◆ EXERCISE DIRECTIONS ◆
Please filter the data down to the lines that include the word "could" and copy them.

◆ SUPPLIED MATERIAL ◆
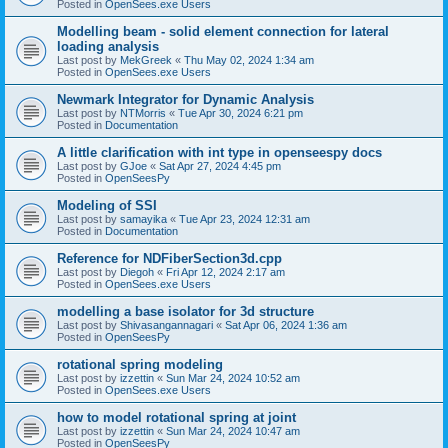
Posted in
OpenSees.exe Users
Modelling beam - solid element connection for lateral
loading analysis
Last post by
MekGreek
«
Thu May 02, 2024 1:34 am
Posted in
OpenSees.exe Users
Newmark Integrator for Dynamic Analysis
Last post by
NTMorris
«
Tue Apr 30, 2024 6:21 pm
Posted in
Documentation
A little clarification with int type in openseespy docs
Last post by
GJoe
«
Sat Apr 27, 2024 4:45 pm
Posted in
OpenSeesPy
Modeling of SSI
Last post by
samayika
«
Tue Apr 23, 2024 12:31 am
Posted in
Documentation
Reference for NDFiberSection3d.cpp
Last post by
Diegoh
«
Fri Apr 12, 2024 2:17 am
Posted in
OpenSees.exe Users
modelling a base isolator for 3d structure
Last post by
Shivasangannagari
«
Sat Apr 06, 2024 1:36 am
Posted in
OpenSeesPy
rotational spring modeling
Last post by
izzettin
«
Sun Mar 24, 2024 10:52 am
Posted in
OpenSees.exe Users
how to model rotational spring at joint
Last post by
izzettin
«
Sun Mar 24, 2024 10:47 am
Posted in
OpenSeesPy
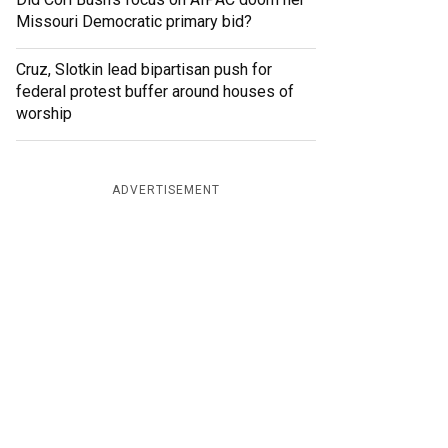
Missouri Democratic primary bid?
Cruz, Slotkin lead bipartisan push for
federal protest buffer around houses of
worship
ADVERTISEMENT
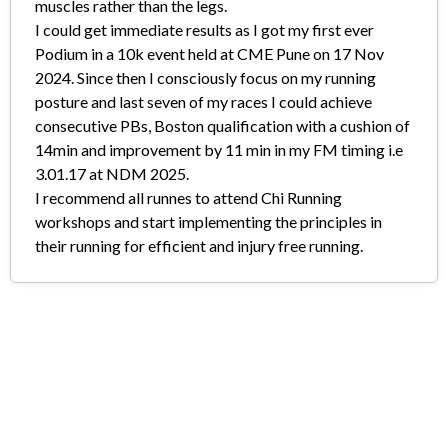
muscles rather than the legs.
I could get immediate results as I got my first ever
Podium in a 10k event held at CME Pune on 17 Nov
2024. Since then I consciously focus on my running
posture and last seven of my races I could achieve
consecutive PBs, Boston qualification with a cushion of
14min and improvement by 11 min in my FM timing i.e
3.01.17 at NDM 2025.
I recommend all runnes to attend Chi Running
workshops and start implementing the principles in
their running for efficient and injury free running.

◆ SOLUTION TO THE EXERCISE ◆
I could get immediate results as I got my first ever
posture and last seven of my races I could achieve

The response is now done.